Gefährlich! Schädlich! Gedrückt! Es ist ungesund die Bruststimme so hoch zu nehmen! Emotionen schlagen hoch, wenn es um Belten geht. Aber bei diesem Brüller ging es gar nicht um Belten. Nein, dieser Aufschrei war an den Operntenor gerichtet, der vor fast 200 Jahren als erster ein hohes C in der Bruststimme sang. Der neue Klang war so ungewohnt hässlich – so unerwartet vulgär -, dass der Komponist Gioachino Rossini, in dessen Opern wiederholt hohe Cs für den Tenor vorkommen, das bruststimmige hohe C mit dem Schrei eines kastrierten Hahns, während ihm die Kehle durchgeschnitten wird, verglichen haben soll.
Ja, der französische Tenor Gilbert Duprez stellte die Opernwelt auf den Kopf, als er 1837 der Arie in Rossinis Wilhelm Tell „männliche Akzente“ geben wollte, und ein hohes C – in Ermangelung einer besseren Bezeichnung – beltete! Seine Entscheidung sprechähnliche Textnutzung und das „Do di petto“ (C in Brust) in den traditionellen Belcanto Singstil des mittleren 19. Jahrhunderts einzubringen, war ziemlich radikal. Es war ein Angriff auf die Tradition und führte so ganzheitliche Veränderung herbei.
Es überrascht nicht, dass diese brustigere Version des hohen Cs schnell Befürworter fand, sowohl unter dem Publikum, das seine Intensität feierte, als auch unter den Tenören, die seine leidenschaftliche Qualität liebten.
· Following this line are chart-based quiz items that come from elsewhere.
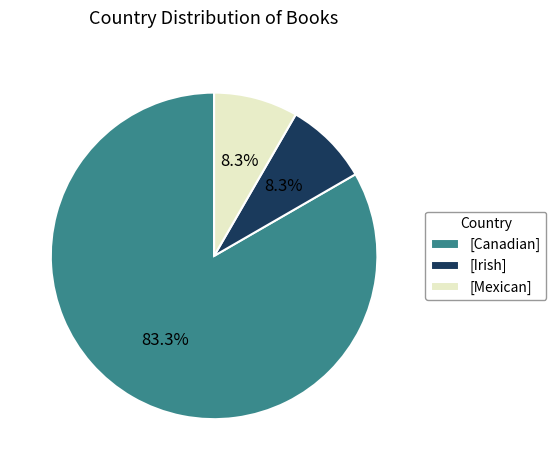

Between [Canadian] and [Irish], which is larger?

[Canadian]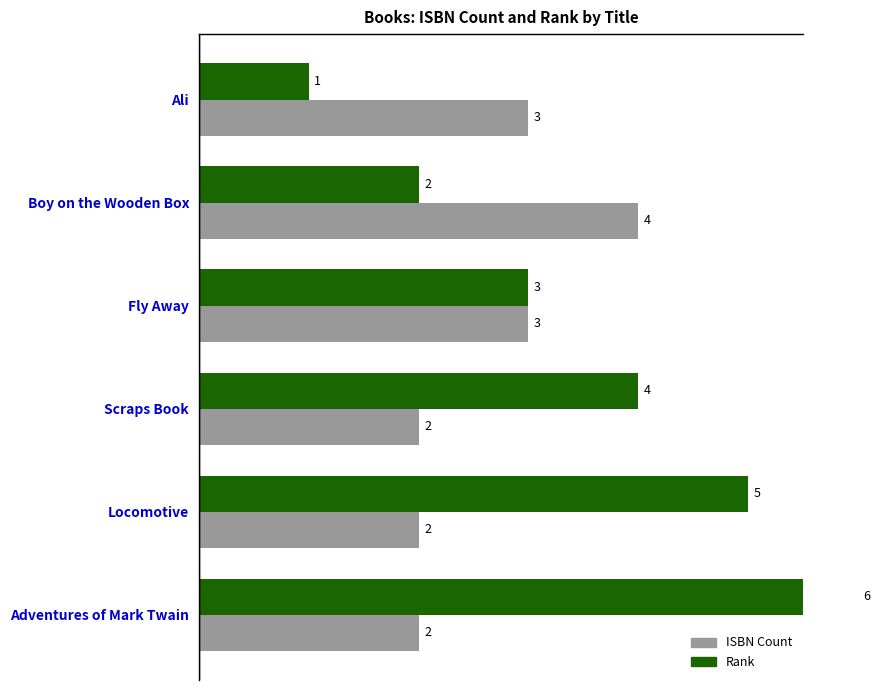

What is the difference between the highest and lowest values at Locomotive?

3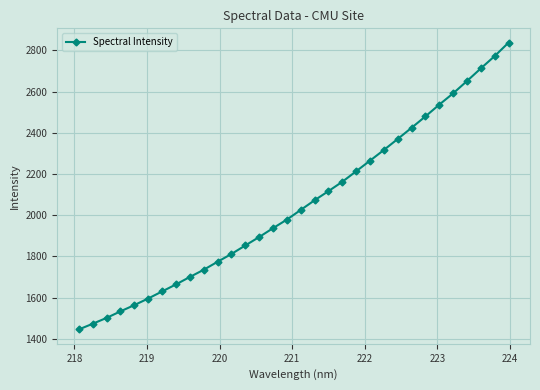

What is the greatest value displayed?

2837.8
Das musikalische Crescendo und die dramatischen Höhepunkte, welche ein hohes C generell begleiten, wurden durch die pure Körperlichkeit seiner Entstehung gleichermaßen gut bedient.
Trotz seines schweren Startes überlebte das „Do di Petto“, verbreitete sich, und die Gesangswelt wurde für immer verändert.
Es erwies sich als idealer Träger für die extremen Emotionen, die in theatralischem Singen üblich sind: Freude, Ängste, Leiden, Wunder und Sehnsucht. Ja, brustbasierter Gesang im oberen Stimmumfang war (und ist noch Heute) für Musik, Theater und Emotionen ein perfekter Begleiter, aber vor allem wurde das Publikum durch Meisterleistungen stimmlicher Akrobatik und Kühnheit ein für alle Mal bezaubert.
War Gilbert Duprez der erste Belter? Das ist weitgehend eine Frage der Semantik. Aber durch ihn wurde auf jeden Fall ein Wandel in Gang gesetzt, der sich durch viele Gesangsbereiche zog und eventuell das Belten hervorrief. Duprez und seine Nachfolger, inkl. einige der weltbekanntesten dramatischen Tenöre, haben – oder hatten – maßgeblich zu dem Phänomen, das heute als Belten bekannt ist, beigetragen.